### Reading passage
All in all I propose to only support this stuff for kernels not having OABI
support, as that keeps things nice and simple, which was probably the point
of moving to a new ARM ABI anyway. Tough, but that's what you get when you
change ABIs.

>>> How many archs don't support tracehook?
>
> 14 out of 26.  However, 5 of those still have asm/syscall.h

That's a lot of tricky work.

>>> Well, the thing is, this recursion is controlled by user space depending
>>> on how many filters they have installed. What is preventing them to force
>>> you out of stack?
>
> Hrm true.  The easiest option is to just convert it to iterative by
> not using kref_t, but I'll look more closely.

Probably.

>>> So perhaps add at least some arbitrary filter limit to avoid this?
>
> Definitely possible -- probably as a sysctl.  I'm not quite sure what
> number makes sense yet, but I'll look at breaking the recursion first.
>  Thanks!

Please no sysctl. The point of arbitrary limits is that they are
arbitrarily high, but low enough to avoid any problems. A limit
of 1K filters should be plenty for user space, but still put a
limit on the total (memory) overhead of filters.

>>>> I'll clarify a bit.  My original ptrace integration worked such that a
>>>> tracer may only intercept syscall failures if it attached prior to the
>>>> failing filter being installed.  I did it this way to avoid using
>>>> ptrace to escape system call filtering.  However, since I don't have
>>>> that as part of the patch series, it doesn't make sense to keep it. (I
>>>> tracked a tracer pid_struct in the filters.)  If it needs to come back
>>>> with later patchsets, then it can be tackled then!
>>>
>>> The problem of that is that filters can be shared between processes with
>>> different ptracers. And you have all the hassle of keeping it up to date.
>>>
>>> I think seccomp should always come first and just trust ptrace. This
>>> because it can deny all ptrace() calls for filtered tasks, so the only
>>> untrusted tasks doing ptrace() are outside of seccomp's filtering control.
>>> And those could do the same system calls themselves.
>>>
>>> The case where there is one task being filtered and allowed to do ptrace,
>>> but not some other syscall, ptracing another filtered task which isn't
>>> allowed to do ptrace, but allowed to do that other syscall, is quite far
>>> fetched I think. If you really want to handle this, then you could run
>>> the ptracer's filters against the tracee's post-ptrace syscall state.
>>> This is best done in the ptracer's context, just before continuing the
>>> system call. (You really want Oleg's SIKILL immediate patch then.)

### Problem 1
Condense the paragraph of the thread beginning "Please no sysctl." into a short bulleted list that keeps its main facts.
The thread and the listing come from unrelated sources.

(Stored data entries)
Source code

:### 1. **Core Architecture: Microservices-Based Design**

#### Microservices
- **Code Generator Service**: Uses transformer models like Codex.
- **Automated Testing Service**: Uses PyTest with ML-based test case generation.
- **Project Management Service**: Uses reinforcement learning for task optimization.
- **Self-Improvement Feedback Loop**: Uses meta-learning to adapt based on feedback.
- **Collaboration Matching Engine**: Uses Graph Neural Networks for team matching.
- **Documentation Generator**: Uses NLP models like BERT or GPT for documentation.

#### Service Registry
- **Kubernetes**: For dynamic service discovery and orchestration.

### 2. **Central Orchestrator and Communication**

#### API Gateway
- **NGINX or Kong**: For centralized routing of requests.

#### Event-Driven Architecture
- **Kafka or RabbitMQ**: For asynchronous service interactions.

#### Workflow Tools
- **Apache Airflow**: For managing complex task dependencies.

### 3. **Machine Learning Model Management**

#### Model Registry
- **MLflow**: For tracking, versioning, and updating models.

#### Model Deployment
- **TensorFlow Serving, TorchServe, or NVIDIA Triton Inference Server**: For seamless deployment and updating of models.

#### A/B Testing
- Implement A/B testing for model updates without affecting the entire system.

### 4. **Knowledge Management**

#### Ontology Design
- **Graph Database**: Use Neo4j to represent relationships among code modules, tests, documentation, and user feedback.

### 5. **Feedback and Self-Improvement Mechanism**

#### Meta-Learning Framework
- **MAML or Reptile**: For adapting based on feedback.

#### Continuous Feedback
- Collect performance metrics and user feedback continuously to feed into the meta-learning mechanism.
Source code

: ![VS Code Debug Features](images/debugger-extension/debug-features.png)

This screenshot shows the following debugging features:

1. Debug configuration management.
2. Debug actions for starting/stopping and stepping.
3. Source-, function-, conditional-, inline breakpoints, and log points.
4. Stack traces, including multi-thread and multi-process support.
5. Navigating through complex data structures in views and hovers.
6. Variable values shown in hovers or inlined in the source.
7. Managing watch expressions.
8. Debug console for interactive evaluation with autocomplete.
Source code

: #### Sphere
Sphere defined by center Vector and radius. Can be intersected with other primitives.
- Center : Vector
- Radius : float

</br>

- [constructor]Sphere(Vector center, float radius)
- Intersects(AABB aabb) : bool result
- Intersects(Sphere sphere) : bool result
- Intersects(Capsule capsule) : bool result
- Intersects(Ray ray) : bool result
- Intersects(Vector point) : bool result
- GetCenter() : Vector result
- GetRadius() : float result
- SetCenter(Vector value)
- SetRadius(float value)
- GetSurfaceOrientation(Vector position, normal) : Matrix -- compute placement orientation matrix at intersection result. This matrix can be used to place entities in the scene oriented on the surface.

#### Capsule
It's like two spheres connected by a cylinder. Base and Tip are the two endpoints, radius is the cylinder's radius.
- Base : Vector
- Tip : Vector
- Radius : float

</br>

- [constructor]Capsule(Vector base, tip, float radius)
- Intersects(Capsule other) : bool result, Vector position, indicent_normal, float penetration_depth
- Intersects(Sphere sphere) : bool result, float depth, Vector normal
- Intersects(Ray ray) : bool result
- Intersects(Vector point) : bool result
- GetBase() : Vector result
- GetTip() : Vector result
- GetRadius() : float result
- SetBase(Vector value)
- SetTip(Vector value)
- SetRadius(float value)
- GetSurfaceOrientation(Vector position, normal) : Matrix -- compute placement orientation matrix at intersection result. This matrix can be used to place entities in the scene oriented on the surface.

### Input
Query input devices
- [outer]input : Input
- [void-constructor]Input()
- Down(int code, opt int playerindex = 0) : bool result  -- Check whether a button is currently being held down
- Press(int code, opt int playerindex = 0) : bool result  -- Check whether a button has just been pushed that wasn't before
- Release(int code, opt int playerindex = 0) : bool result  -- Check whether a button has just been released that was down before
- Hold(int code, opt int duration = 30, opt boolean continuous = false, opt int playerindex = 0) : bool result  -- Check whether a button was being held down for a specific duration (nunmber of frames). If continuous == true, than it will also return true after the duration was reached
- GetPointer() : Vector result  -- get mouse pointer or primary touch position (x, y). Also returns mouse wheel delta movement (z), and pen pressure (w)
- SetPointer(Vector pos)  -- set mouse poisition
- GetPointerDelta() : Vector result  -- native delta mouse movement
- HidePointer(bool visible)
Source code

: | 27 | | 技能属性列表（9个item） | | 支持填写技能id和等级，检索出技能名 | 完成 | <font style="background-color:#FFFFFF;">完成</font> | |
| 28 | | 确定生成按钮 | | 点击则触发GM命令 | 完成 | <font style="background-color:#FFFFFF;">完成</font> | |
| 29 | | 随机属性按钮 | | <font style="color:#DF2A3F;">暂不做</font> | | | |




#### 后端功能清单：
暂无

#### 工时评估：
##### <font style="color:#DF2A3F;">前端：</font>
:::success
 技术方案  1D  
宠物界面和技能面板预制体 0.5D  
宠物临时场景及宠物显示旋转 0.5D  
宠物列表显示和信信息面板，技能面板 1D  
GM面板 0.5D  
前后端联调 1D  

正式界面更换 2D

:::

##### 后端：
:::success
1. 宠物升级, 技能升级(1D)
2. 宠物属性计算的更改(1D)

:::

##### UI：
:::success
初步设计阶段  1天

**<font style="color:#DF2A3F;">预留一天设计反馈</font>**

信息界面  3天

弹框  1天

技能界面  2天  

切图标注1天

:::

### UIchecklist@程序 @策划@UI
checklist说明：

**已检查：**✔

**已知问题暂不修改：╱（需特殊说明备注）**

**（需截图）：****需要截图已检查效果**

### Problem 2
Duplicate the listing from its start through the line that contains "- **MAML or", including both of those lines.

### Task output 1
- A sysctl should not be used.
- Arbitrary limits are meant to be arbitrarily high, yet low enough to avoid any problems.
- A limit of 1K filters should be plenty for user space.
- Such a limit still caps the total (memory) overhead of filters.

### Task output 2
Source code

:### 1. **Core Architecture: Microservices-Based Design**

#### Microservices
- **Code Generator Service**: Uses transformer models like Codex.
- **Automated Testing Service**: Uses PyTest with ML-based test case generation.
- **Project Management Service**: Uses reinforcement learning for task optimization.
- **Self-Improvement Feedback Loop**: Uses meta-learning to adapt based on feedback.
- **Collaboration Matching Engine**: Uses Graph Neural Networks for team matching.
- **Documentation Generator**: Uses NLP models like BERT or GPT for documentation.

#### Service Registry
- **Kubernetes**: For dynamic service discovery and orchestration.

### 2. **Central Orchestrator and Communication**

#### API Gateway
- **NGINX or Kong**: For centralized routing of requests.

#### Event-Driven Architecture
- **Kafka or RabbitMQ**: For asynchronous service interactions.

#### Workflow Tools
- **Apache Airflow**: For managing complex task dependencies.

### 3. **Machine Learning Model Management**

#### Model Registry
- **MLflow**: For tracking, versioning, and updating models.

#### Model Deployment
- **TensorFlow Serving, TorchServe, or NVIDIA Triton Inference Server**: For seamless deployment and updating of models.

#### A/B Testing
- Implement A/B testing for model updates without affecting the entire system.

### 4. **Knowledge Management**

#### Ontology Design
- **Graph Database**: Use Neo4j to represent relationships among code modules, tests, documentation, and user feedback.

### 5. **Feedback and Self-Improvement Mechanism**

#### Meta-Learning Framework
- **MAML or Reptile**: For adapting based on feedback.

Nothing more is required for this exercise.